PROVIDED RECORDS:
┄┄┄┄┄┄
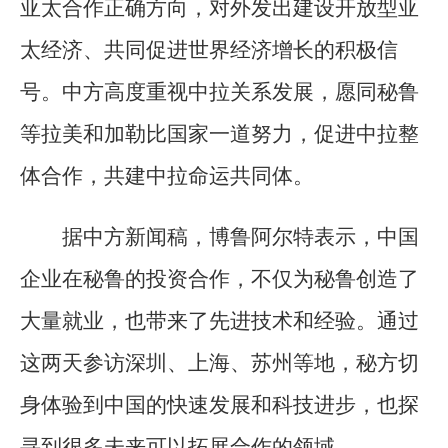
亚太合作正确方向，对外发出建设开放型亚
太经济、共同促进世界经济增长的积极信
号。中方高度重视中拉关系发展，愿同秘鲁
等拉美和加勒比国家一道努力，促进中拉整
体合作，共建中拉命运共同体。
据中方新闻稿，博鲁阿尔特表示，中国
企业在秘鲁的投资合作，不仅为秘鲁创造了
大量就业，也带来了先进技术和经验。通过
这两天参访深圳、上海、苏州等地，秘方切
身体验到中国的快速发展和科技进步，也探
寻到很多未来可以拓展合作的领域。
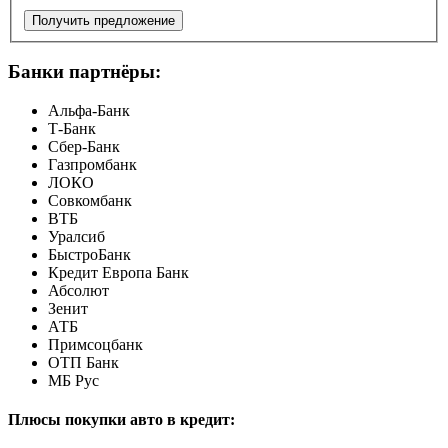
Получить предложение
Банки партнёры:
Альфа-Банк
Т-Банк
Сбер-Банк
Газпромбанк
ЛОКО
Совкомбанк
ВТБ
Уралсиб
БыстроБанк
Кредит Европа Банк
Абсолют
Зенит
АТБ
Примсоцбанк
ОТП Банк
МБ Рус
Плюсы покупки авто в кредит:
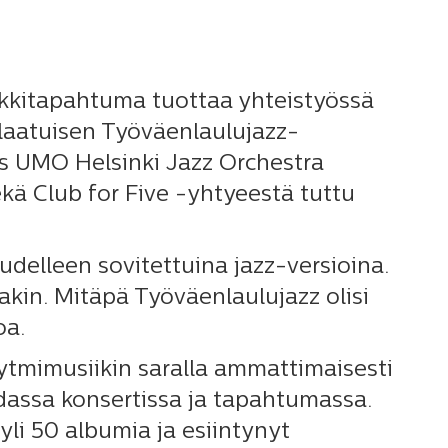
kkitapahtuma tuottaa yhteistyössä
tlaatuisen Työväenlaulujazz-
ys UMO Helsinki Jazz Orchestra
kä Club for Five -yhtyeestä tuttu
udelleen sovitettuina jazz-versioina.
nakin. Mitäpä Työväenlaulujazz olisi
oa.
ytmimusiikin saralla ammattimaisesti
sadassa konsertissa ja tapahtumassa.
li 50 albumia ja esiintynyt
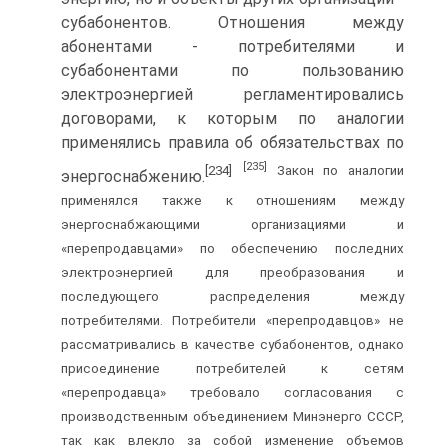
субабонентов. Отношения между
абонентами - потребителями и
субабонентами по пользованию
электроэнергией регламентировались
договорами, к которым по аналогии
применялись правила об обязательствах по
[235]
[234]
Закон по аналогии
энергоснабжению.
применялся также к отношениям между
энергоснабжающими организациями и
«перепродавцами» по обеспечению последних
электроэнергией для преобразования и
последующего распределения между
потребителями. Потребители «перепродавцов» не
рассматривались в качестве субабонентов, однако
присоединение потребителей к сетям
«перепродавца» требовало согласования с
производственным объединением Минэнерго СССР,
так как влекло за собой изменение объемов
┄┄┄┄┄┄
Could you output every entry exactly as written, skipping the pictures?

亚太合作正确方向，对外发出建设开放型亚
太经济、共同促进世界经济增长的积极信
号。中方高度重视中拉关系发展，愿同秘鲁
等拉美和加勒比国家一道努力，促进中拉整
体合作，共建中拉命运共同体。
据中方新闻稿，博鲁阿尔特表示，中国
企业在秘鲁的投资合作，不仅为秘鲁创造了
大量就业，也带来了先进技术和经验。通过
这两天参访深圳、上海、苏州等地，秘方切
身体验到中国的快速发展和科技进步，也探
寻到很多未来可以拓展合作的领域。
Получить предложение
Банки партнёры:
Альфа-Банк
Т-Банк
Сбер-Банк
Газпромбанк
ЛОКО
Совкомбанк
ВТБ
Уралсиб
БыстроБанк
Кредит Европа Банк
Абсолют
Зенит
АТБ
Примсоцбанк
ОТП Банк
МБ Рус
Плюсы покупки авто в кредит:
kkitapahtuma tuottaa yhteistyössä
tlaatuisen Työväenlaulujazz-
ys UMO Helsinki Jazz Orchestra
kä Club for Five -yhtyeestä tuttu
udelleen sovitettuina jazz-versioina.
nakin. Mitäpä Työväenlaulujazz olisi
oa.
ytmimusiikin saralla ammattimaisesti
sadassa konsertissa ja tapahtumassa.
li 50 albumia ja esiintynyt
субабонентов. Отношения между
абонентами - потребителями и
субабонентами по пользованию
электроэнергией регламентировались
договорами, к которым по аналогии
применялись правила об обязательствах по
[235]
[234]
Закон по аналогии
энергоснабжению.
применялся также к отношениям между
энергоснабжающими организациями и
«перепродавцами» по обеспечению последних
электроэнергией для преобразования и
последующего распределения между
потребителями. Потребители «перепродавцов» не
рассматривались в качестве субабонентов, однако
присоединение потребителей к сетям
«перепродавца» требовало согласования с
производственным объединением Минэнерго СССР,
так как влекло за собой изменение объемов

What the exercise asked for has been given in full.